[Start of section]

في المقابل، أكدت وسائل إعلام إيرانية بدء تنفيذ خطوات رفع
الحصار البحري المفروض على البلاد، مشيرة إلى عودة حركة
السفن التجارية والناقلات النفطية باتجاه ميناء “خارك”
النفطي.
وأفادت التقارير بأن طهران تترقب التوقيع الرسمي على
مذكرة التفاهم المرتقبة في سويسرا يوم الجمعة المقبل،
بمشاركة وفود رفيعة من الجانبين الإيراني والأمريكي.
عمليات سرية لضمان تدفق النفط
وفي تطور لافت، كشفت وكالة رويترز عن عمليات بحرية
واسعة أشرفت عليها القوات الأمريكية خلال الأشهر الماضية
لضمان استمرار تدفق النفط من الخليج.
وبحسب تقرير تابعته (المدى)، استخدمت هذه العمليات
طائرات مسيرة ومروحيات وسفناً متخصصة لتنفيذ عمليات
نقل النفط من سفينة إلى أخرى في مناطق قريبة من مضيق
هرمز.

[End of section]
[Start of section]

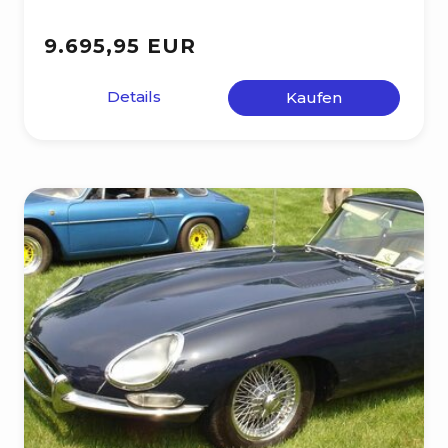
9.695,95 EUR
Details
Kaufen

[End of section]

#### Work to be completed
Search the entries for the word "لضمان". Copy each line where it appears.

#### Response for this exercise
عمليات سرية لضمان تدفق النفط
لضمان استمرار تدفق النفط من الخليج.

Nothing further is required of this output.